Complete step by step answer:
Given, density of kerosene= $0.792{\text{ g/ml}}$
And the composition of kerosene = ${{\text{C}}_{{\text{14}}}}{{\text{H}}_{30}}$
We have to find the mass of oxygen required for every liter of kerosene.
Now we know that $1{\text{ L = 1000 ml}}$
Now, we know the formula of density is given as-
$\Rightarrow$ D=$\dfrac{{\text{m}}}{{\text{v}}}$ where m= mass and V is the volume.
Then on putting the values we get,
$\Rightarrow 0.792 = \dfrac{{\text{m}}}{{1000ml}}$
Then on adjusting, we get-
$\Rightarrow {\text{m}} = 0.792 \times 1000$
On solving, we get-
$\Rightarrow {\text{m}} = 792{\text{ gm/mol}}$
Now we know that moles=$\dfrac{{{\text{given mass}}}}{{{\text{molecular mass}}}}$ -- (i)
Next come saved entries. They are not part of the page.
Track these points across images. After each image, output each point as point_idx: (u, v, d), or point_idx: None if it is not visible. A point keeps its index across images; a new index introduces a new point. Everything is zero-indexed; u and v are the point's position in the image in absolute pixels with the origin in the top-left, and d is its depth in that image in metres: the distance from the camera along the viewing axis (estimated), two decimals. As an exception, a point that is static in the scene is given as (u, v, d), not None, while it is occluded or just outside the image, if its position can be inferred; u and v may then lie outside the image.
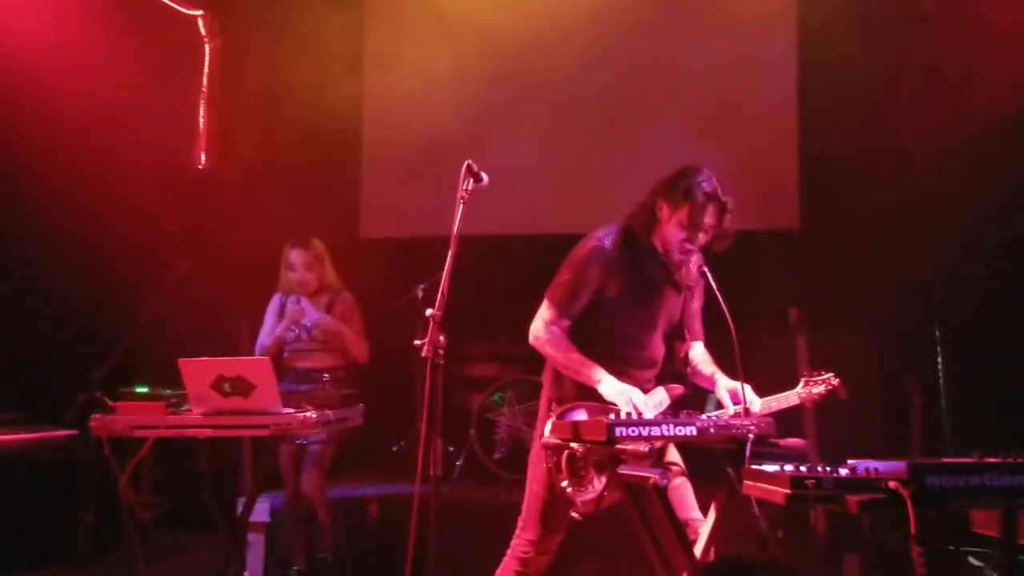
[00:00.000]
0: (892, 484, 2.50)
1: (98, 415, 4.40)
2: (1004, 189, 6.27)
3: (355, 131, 8.10)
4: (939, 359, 6.17)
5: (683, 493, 3.74)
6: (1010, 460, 2.55)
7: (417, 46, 7.84)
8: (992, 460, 2.56)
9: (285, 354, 5.53)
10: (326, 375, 5.46)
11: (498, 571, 3.86)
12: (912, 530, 2.46)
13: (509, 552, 3.86)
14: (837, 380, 3.89)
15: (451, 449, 6.82)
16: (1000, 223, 6.35)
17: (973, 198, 6.40)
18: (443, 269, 3.51)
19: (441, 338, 3.39)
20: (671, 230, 3.72)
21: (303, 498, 5.40)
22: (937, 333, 6.22)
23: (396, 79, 7.95)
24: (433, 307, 3.45)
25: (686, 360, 4.00)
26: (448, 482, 6.43)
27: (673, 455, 3.82)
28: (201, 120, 7.66)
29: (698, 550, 3.45)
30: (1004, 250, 6.35)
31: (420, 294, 6.73)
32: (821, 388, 3.87)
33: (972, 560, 5.12)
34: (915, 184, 6.91)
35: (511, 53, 7.73)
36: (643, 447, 3.06)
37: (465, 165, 3.57)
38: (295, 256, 5.55)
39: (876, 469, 2.58)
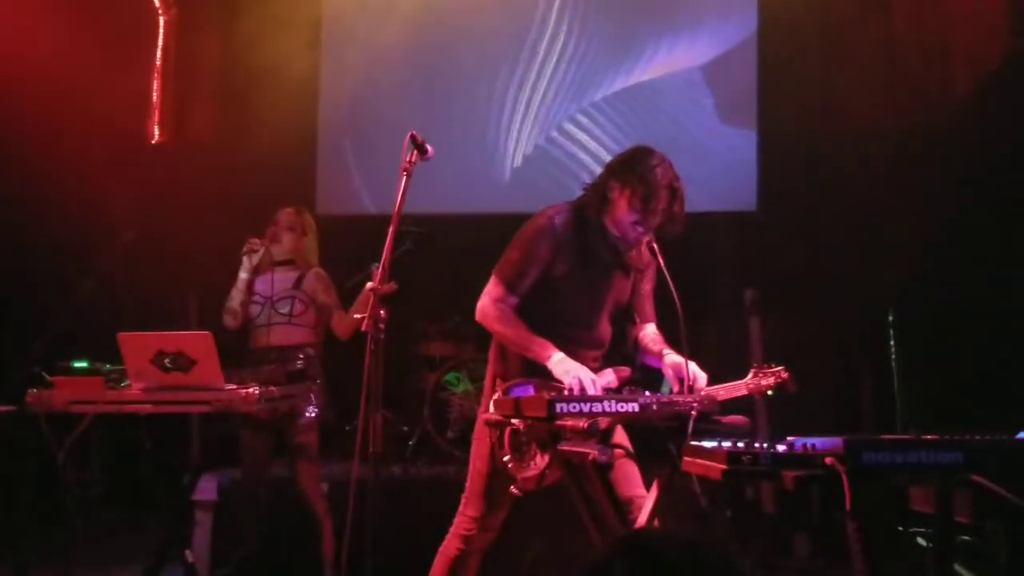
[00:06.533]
0: (828, 460, 2.47)
1: (35, 390, 4.30)
2: (961, 174, 6.29)
3: (312, 106, 7.98)
4: (892, 342, 6.20)
5: (628, 471, 3.70)
6: (947, 437, 2.53)
7: (375, 20, 7.75)
8: (929, 437, 2.54)
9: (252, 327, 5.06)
10: (301, 354, 5.07)
11: (440, 548, 3.82)
12: (848, 506, 2.44)
13: (452, 529, 3.81)
14: (787, 374, 3.87)
15: (405, 428, 6.76)
16: (957, 207, 6.37)
17: (929, 183, 6.42)
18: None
19: (382, 312, 3.34)
20: (623, 212, 3.67)
21: (301, 492, 5.03)
22: (890, 317, 6.24)
23: (354, 54, 7.86)
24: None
25: (636, 342, 3.97)
26: (401, 461, 6.39)
27: (620, 437, 3.78)
28: (155, 94, 7.55)
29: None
30: (960, 235, 6.37)
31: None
32: (770, 380, 3.84)
33: (921, 541, 5.14)
34: (872, 168, 6.94)
35: (470, 28, 7.67)
36: (583, 423, 3.01)
37: (408, 136, 3.51)
38: (282, 214, 5.19)
39: (813, 445, 2.55)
For kerosene, we know that the composition is${{\text{C}}_{{\text{14}}}}{{\text{H}}_{30}}$so we can calculate molecular mass.
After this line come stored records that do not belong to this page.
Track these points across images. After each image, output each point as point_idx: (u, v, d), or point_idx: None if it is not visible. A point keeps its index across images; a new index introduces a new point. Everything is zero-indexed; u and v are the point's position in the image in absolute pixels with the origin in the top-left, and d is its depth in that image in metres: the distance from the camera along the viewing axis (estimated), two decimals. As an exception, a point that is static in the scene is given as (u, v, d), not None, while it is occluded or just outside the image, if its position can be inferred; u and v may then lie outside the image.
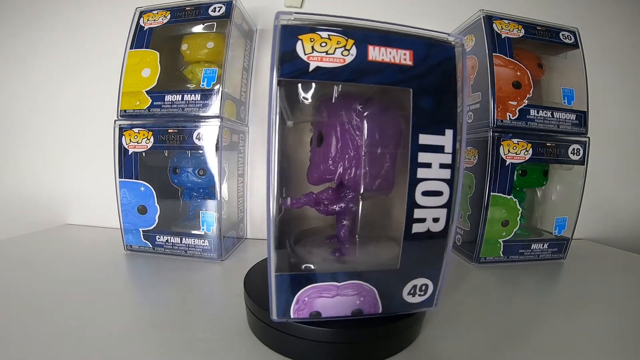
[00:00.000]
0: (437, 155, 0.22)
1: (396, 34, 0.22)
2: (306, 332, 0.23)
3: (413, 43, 0.22)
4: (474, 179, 0.46)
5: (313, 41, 0.21)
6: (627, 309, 0.34)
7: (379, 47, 0.21)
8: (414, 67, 0.22)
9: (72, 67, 0.60)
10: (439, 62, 0.22)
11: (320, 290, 0.23)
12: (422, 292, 0.24)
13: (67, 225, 0.62)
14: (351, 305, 0.24)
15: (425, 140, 0.22)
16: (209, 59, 0.46)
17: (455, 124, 0.22)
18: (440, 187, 0.22)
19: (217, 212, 0.43)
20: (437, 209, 0.23)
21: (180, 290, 0.35)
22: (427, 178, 0.22)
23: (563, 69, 0.48)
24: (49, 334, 0.26)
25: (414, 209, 0.22)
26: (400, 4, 0.57)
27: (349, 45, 0.21)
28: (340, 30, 0.21)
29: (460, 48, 0.22)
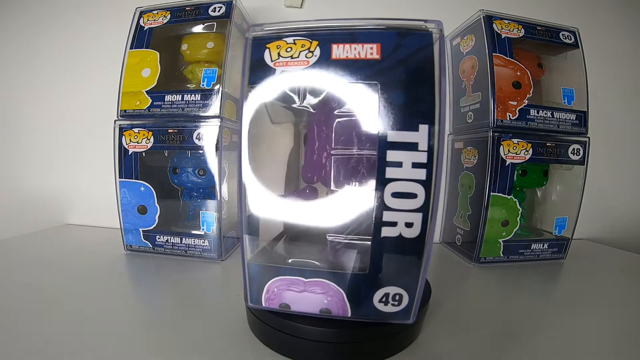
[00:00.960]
0: (410, 153, 0.20)
1: (363, 29, 0.21)
2: (306, 332, 0.23)
3: (381, 36, 0.21)
4: (474, 179, 0.46)
5: (279, 48, 0.22)
6: (627, 309, 0.34)
7: (343, 44, 0.21)
8: (382, 60, 0.21)
9: (72, 67, 0.60)
10: (412, 52, 0.21)
11: (288, 283, 0.24)
12: (396, 302, 0.23)
13: (67, 225, 0.62)
14: (319, 303, 0.24)
15: (394, 138, 0.20)
16: (209, 59, 0.46)
17: (431, 118, 0.20)
18: (414, 188, 0.21)
19: (217, 212, 0.43)
20: (410, 213, 0.21)
21: (180, 290, 0.35)
22: (397, 178, 0.21)
23: (563, 69, 0.48)
24: (48, 334, 0.26)
25: (383, 211, 0.21)
26: (400, 4, 0.57)
27: (313, 47, 0.22)
28: (305, 33, 0.22)
29: (438, 34, 0.20)
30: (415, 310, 0.23)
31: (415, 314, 0.23)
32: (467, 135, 0.49)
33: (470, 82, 0.48)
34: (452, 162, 0.54)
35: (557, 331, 0.29)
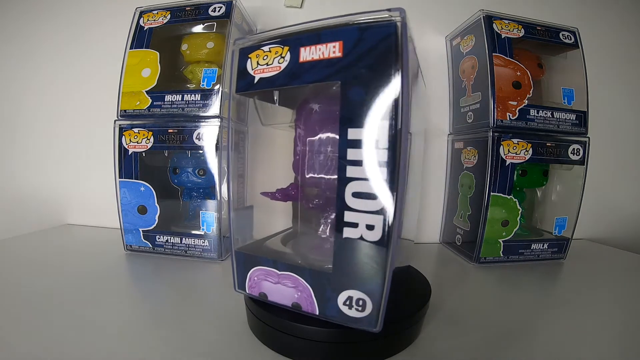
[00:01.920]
0: (370, 151, 0.19)
1: (326, 28, 0.21)
2: (306, 332, 0.23)
3: (343, 32, 0.21)
4: (474, 179, 0.46)
5: (258, 57, 0.23)
6: (627, 309, 0.34)
7: (310, 46, 0.22)
8: (344, 57, 0.20)
9: (72, 67, 0.60)
10: (372, 46, 0.20)
11: (265, 273, 0.25)
12: (360, 308, 0.21)
13: (67, 225, 0.62)
14: (290, 297, 0.24)
15: (355, 135, 0.20)
16: (209, 59, 0.46)
17: (391, 113, 0.19)
18: (374, 189, 0.19)
19: (217, 212, 0.43)
20: (371, 215, 0.20)
21: (180, 290, 0.35)
22: (357, 177, 0.20)
23: (563, 69, 0.48)
24: (49, 333, 0.26)
25: (344, 211, 0.20)
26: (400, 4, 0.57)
27: (284, 52, 0.22)
28: (278, 40, 0.23)
29: (400, 22, 0.19)
30: (381, 319, 0.21)
31: (381, 324, 0.21)
32: (467, 135, 0.49)
33: (470, 82, 0.48)
34: (452, 162, 0.54)
35: (557, 331, 0.29)
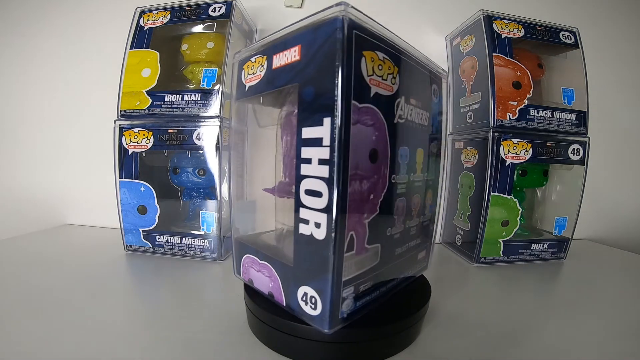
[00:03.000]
0: (316, 149, 0.20)
1: (291, 33, 0.22)
2: (306, 332, 0.23)
3: (302, 36, 0.21)
4: (474, 179, 0.46)
5: (248, 67, 0.25)
6: (627, 309, 0.34)
7: (279, 53, 0.23)
8: (301, 60, 0.21)
9: (72, 67, 0.60)
10: (321, 44, 0.20)
11: (251, 261, 0.27)
12: (313, 305, 0.21)
13: (67, 225, 0.62)
14: (266, 286, 0.25)
15: (307, 134, 0.20)
16: (209, 59, 0.46)
17: (332, 110, 0.19)
18: (319, 186, 0.20)
19: (217, 212, 0.43)
20: (317, 213, 0.20)
21: (180, 290, 0.35)
22: (308, 175, 0.20)
23: (563, 69, 0.48)
24: (49, 333, 0.26)
25: (300, 208, 0.21)
26: (400, 4, 0.57)
27: (263, 61, 0.24)
28: (261, 50, 0.24)
29: (342, 16, 0.19)
30: (331, 321, 0.21)
31: (331, 325, 0.21)
32: (467, 135, 0.49)
33: (470, 82, 0.48)
34: (452, 162, 0.54)
35: (557, 331, 0.29)
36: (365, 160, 0.21)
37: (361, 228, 0.22)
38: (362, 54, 0.20)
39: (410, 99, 0.25)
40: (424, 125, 0.27)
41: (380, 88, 0.21)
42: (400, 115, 0.24)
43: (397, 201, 0.25)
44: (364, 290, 0.23)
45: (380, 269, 0.24)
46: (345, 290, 0.21)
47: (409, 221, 0.27)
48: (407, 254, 0.28)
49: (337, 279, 0.20)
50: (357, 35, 0.20)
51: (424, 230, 0.30)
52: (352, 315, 0.22)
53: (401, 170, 0.25)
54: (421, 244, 0.30)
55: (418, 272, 0.31)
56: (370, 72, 0.21)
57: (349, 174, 0.19)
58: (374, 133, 0.21)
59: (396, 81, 0.23)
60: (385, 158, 0.23)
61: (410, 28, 0.58)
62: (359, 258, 0.22)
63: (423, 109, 0.27)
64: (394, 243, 0.25)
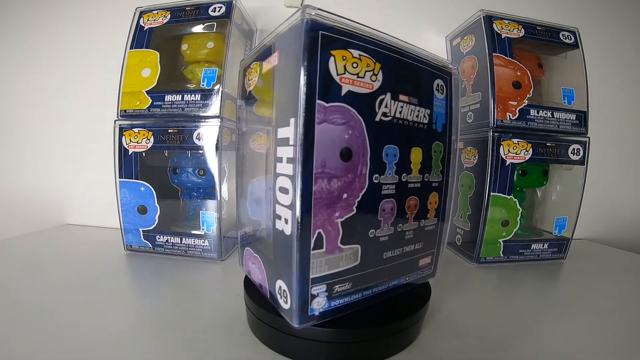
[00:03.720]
0: (285, 148, 0.20)
1: (274, 39, 0.23)
2: (306, 332, 0.23)
3: (280, 41, 0.22)
4: (474, 179, 0.46)
5: (249, 73, 0.27)
6: (627, 309, 0.34)
7: (267, 59, 0.24)
8: (279, 64, 0.22)
9: (72, 67, 0.60)
10: (290, 48, 0.21)
11: (249, 254, 0.28)
12: (285, 299, 0.22)
13: (67, 225, 0.62)
14: (258, 277, 0.26)
15: (280, 134, 0.21)
16: (209, 59, 0.46)
17: (297, 110, 0.19)
18: (287, 184, 0.20)
19: (217, 212, 0.43)
20: (286, 209, 0.21)
21: (180, 290, 0.35)
22: (281, 173, 0.21)
23: (563, 69, 0.48)
24: (49, 333, 0.26)
25: (275, 204, 0.22)
26: (400, 4, 0.57)
27: (257, 68, 0.25)
28: (256, 57, 0.26)
29: (304, 19, 0.19)
30: (301, 316, 0.21)
31: (301, 320, 0.21)
32: (467, 135, 0.49)
33: (470, 82, 0.48)
34: (452, 162, 0.53)
35: (557, 331, 0.29)
36: (335, 158, 0.21)
37: (332, 227, 0.22)
38: (330, 54, 0.20)
39: (399, 95, 0.24)
40: (423, 123, 0.26)
41: (355, 86, 0.21)
42: (384, 112, 0.23)
43: (382, 202, 0.24)
44: (341, 290, 0.23)
45: (362, 271, 0.24)
46: (315, 287, 0.22)
47: (403, 224, 0.26)
48: (401, 258, 0.26)
49: (303, 275, 0.21)
50: (325, 36, 0.20)
51: (426, 235, 0.28)
52: (327, 314, 0.23)
53: (388, 171, 0.24)
54: (423, 249, 0.28)
55: (421, 278, 0.29)
56: (341, 71, 0.21)
57: (313, 172, 0.20)
58: (346, 132, 0.21)
59: (378, 78, 0.22)
60: (362, 157, 0.22)
61: (411, 28, 0.58)
62: (331, 257, 0.22)
63: (421, 106, 0.25)
64: (381, 246, 0.25)
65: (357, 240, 0.23)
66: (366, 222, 0.23)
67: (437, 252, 0.30)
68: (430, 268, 0.30)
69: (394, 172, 0.24)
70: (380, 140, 0.23)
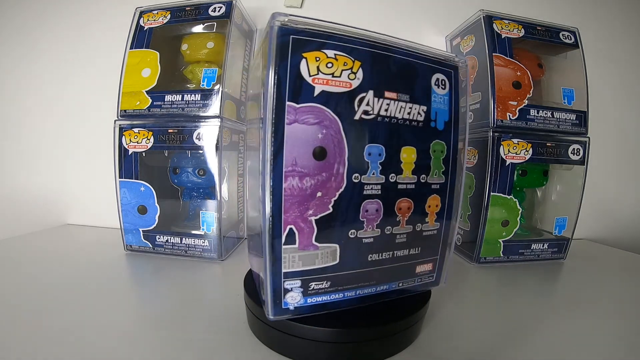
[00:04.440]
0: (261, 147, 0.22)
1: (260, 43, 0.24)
2: (306, 332, 0.23)
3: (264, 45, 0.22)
4: (474, 179, 0.46)
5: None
6: (627, 309, 0.34)
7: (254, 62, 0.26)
8: (260, 68, 0.23)
9: (72, 67, 0.60)
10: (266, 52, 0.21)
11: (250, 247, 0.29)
12: (263, 291, 0.23)
13: (67, 225, 0.62)
14: (256, 268, 0.27)
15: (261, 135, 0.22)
16: (209, 59, 0.46)
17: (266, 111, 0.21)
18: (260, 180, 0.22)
19: (217, 212, 0.43)
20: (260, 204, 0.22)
21: (180, 290, 0.35)
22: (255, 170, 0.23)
23: (563, 69, 0.48)
24: (49, 333, 0.26)
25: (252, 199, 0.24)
26: (400, 4, 0.57)
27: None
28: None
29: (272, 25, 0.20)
30: (274, 308, 0.22)
31: (275, 312, 0.22)
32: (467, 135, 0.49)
33: (470, 82, 0.48)
34: (452, 162, 0.53)
35: (557, 331, 0.29)
36: (308, 157, 0.21)
37: (305, 224, 0.22)
38: (302, 57, 0.21)
39: (385, 92, 0.23)
40: (417, 121, 0.25)
41: (329, 86, 0.21)
42: (365, 111, 0.22)
43: (365, 203, 0.23)
44: (318, 288, 0.23)
45: (342, 271, 0.23)
46: (289, 282, 0.22)
47: (392, 227, 0.25)
48: (392, 263, 0.25)
49: (275, 269, 0.22)
50: (296, 40, 0.21)
51: (425, 241, 0.27)
52: (303, 310, 0.23)
53: (371, 170, 0.23)
54: (421, 255, 0.27)
55: (421, 286, 0.28)
56: (313, 72, 0.21)
57: (283, 170, 0.21)
58: (320, 131, 0.21)
59: (358, 76, 0.22)
60: (339, 156, 0.22)
61: (411, 28, 0.58)
62: (305, 254, 0.22)
63: (414, 103, 0.24)
64: (365, 248, 0.24)
65: (336, 240, 0.23)
66: (345, 221, 0.23)
67: (442, 259, 0.28)
68: (432, 276, 0.28)
69: (378, 172, 0.23)
70: (360, 139, 0.23)
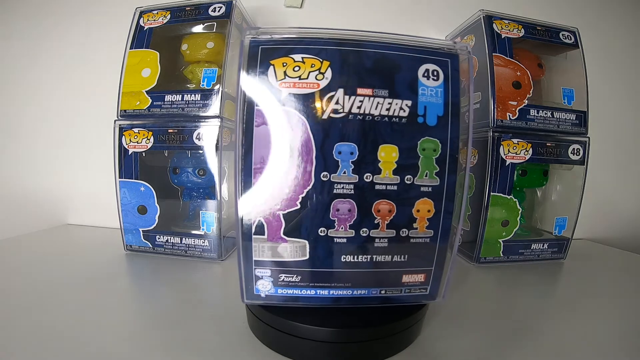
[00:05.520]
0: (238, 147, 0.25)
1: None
2: (306, 332, 0.23)
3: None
4: (474, 179, 0.46)
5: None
6: (627, 309, 0.34)
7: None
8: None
9: (72, 67, 0.60)
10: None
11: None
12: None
13: (67, 225, 0.62)
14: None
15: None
16: (209, 59, 0.46)
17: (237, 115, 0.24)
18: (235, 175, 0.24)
19: (217, 212, 0.43)
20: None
21: (180, 290, 0.35)
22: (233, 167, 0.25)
23: (563, 69, 0.48)
24: (49, 333, 0.26)
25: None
26: (400, 4, 0.57)
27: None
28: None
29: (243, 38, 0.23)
30: (246, 293, 0.24)
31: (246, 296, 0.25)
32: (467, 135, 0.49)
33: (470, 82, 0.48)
34: (452, 162, 0.53)
35: (557, 331, 0.29)
36: (275, 156, 0.23)
37: (273, 217, 0.23)
38: (269, 64, 0.22)
39: (358, 89, 0.23)
40: (399, 117, 0.23)
41: (296, 88, 0.22)
42: (335, 109, 0.23)
43: (336, 202, 0.23)
44: (288, 281, 0.24)
45: (313, 268, 0.24)
46: (259, 270, 0.24)
47: (370, 230, 0.24)
48: (371, 267, 0.24)
49: (246, 256, 0.24)
50: (265, 49, 0.23)
51: (413, 248, 0.24)
52: (273, 299, 0.25)
53: (342, 169, 0.23)
54: (408, 264, 0.25)
55: (412, 297, 0.26)
56: (280, 77, 0.23)
57: (252, 167, 0.22)
58: (286, 131, 0.23)
59: (326, 76, 0.23)
60: (306, 155, 0.23)
61: (411, 27, 0.58)
62: (274, 245, 0.24)
63: (394, 98, 0.23)
64: (337, 248, 0.24)
65: (305, 236, 0.23)
66: (313, 219, 0.23)
67: (438, 271, 0.25)
68: (426, 288, 0.26)
69: (350, 171, 0.23)
70: (329, 138, 0.23)
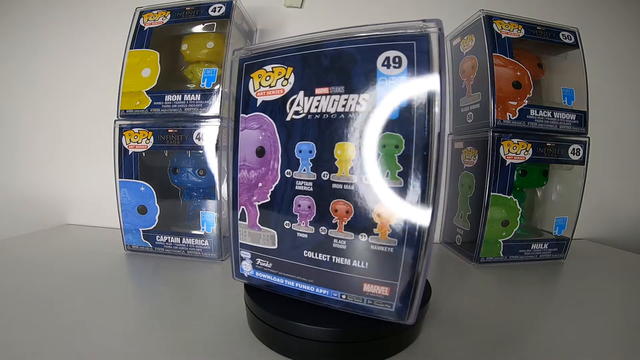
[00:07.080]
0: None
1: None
2: (306, 331, 0.23)
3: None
4: (474, 179, 0.46)
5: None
6: (627, 309, 0.34)
7: None
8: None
9: (72, 67, 0.60)
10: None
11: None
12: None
13: (67, 225, 0.62)
14: None
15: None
16: (209, 59, 0.46)
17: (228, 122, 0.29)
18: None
19: (217, 212, 0.43)
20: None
21: (180, 290, 0.35)
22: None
23: (563, 69, 0.48)
24: (49, 333, 0.26)
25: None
26: (400, 4, 0.57)
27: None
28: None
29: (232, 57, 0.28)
30: (235, 270, 0.29)
31: (235, 274, 0.29)
32: (467, 135, 0.49)
33: (470, 82, 0.48)
34: (452, 162, 0.54)
35: (557, 331, 0.29)
36: (252, 155, 0.26)
37: (251, 207, 0.27)
38: (250, 77, 0.26)
39: (316, 89, 0.23)
40: (355, 112, 0.22)
41: (267, 96, 0.25)
42: (296, 111, 0.24)
43: (297, 198, 0.25)
44: (263, 265, 0.27)
45: (280, 257, 0.26)
46: (243, 252, 0.28)
47: (329, 229, 0.23)
48: (330, 267, 0.24)
49: (235, 238, 0.28)
50: (247, 65, 0.26)
51: (374, 256, 0.22)
52: (253, 280, 0.28)
53: (302, 167, 0.24)
54: (369, 273, 0.22)
55: (375, 310, 0.23)
56: (257, 87, 0.26)
57: (238, 164, 0.27)
58: (260, 134, 0.26)
59: (289, 81, 0.24)
60: (274, 154, 0.25)
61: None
62: (252, 232, 0.27)
63: (350, 93, 0.22)
64: (299, 242, 0.25)
65: (274, 226, 0.26)
66: (280, 211, 0.26)
67: (405, 289, 0.21)
68: (390, 304, 0.22)
69: (309, 168, 0.24)
70: (291, 138, 0.25)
$\Rightarrow {{\text{C}}_{{\text{14}}}}{{\text{H}}_{30}} = \left( {14 \times 12} \right) + \left( {30 \times 1} \right)$
On solving we get-
Molecular mass=${{\text{C}}_{{\text{14}}}}{{\text{H}}_{30}} = 168 + 30 = 198$
Then on putting the given values in eq. (i) we get-
$\Rightarrow$ Moles of kerosene=$\dfrac{{792}}{{198}}$
On solving, we get-
$\Rightarrow$ Moles of kerosene=$4$
Now when kerosene fuel is burned then following reaction occurs-
${\text{2}}{{\text{C}}_{{\text{14}}}}{{\text{H}}_{30}} + 43{{\text{O}}_2} \to 28{\text{CO + 30}}{{\text{H}}_2}{\text{O}}$
Here $2$ moles of kerosene react with $43$ moles of oxygen
So we can write-
$\Rightarrow 2{\text{ }}$ moles ${{\text{C}}_{{\text{14}}}}{{\text{H}}_{30}}$=$43$ moles ${{\text{O}}_2}$
But we found that the moles of kerosene =$4$
So $4$ moles ${{\text{C}}_{{\text{14}}}}{{\text{H}}_{30}}$=$43 \times 2$ moles of ${{\text{O}}_2}$
Then we get,
$4$ moles ${{\text{C}}_{{\text{14}}}}{{\text{H}}_{30}}$=$86$ moles of ${{\text{O}}_2}$
Now we know the values of moles of oxygen then using eq. (i) we can write-
Mass of oxygen=${\text{moles}} \times {\text{molecular mass}}$
We know that molecular mass of oxygen=$32$
So the required mass of oxygen= $86 \times 32$
On solving we get,
Required mass of oxygen for every liter of kerosene=$2752{\text{ gm}}$
Now we know that $1{\text{ kg = 1000 gm}}$
So $1{\text{ gm = }}\dfrac{{\text{1}}}{{1000}}{\text{kg}}$
Then $2752{\text{ gm}} = \dfrac{{2752}}{{1000}}{\text{kg}}$
On solving we get,
The required mass of oxygen= $2.752{\text{ kg}}$

Hence the correct answer is B.

Note:
Kerosene is a pale yellow or colourless volatile liquid which is a mixture of hydrocarbons. Besides being used as rocket fuel, it is used for the following purposes-
-It is used in kerosene lamps and domestic heaters for burning.
-It is also used as a solvent for insecticides and grease.
-It is commonly used in house-holds as a heating and cooking fuel.
-It is also used as a fuel for jets and aviation.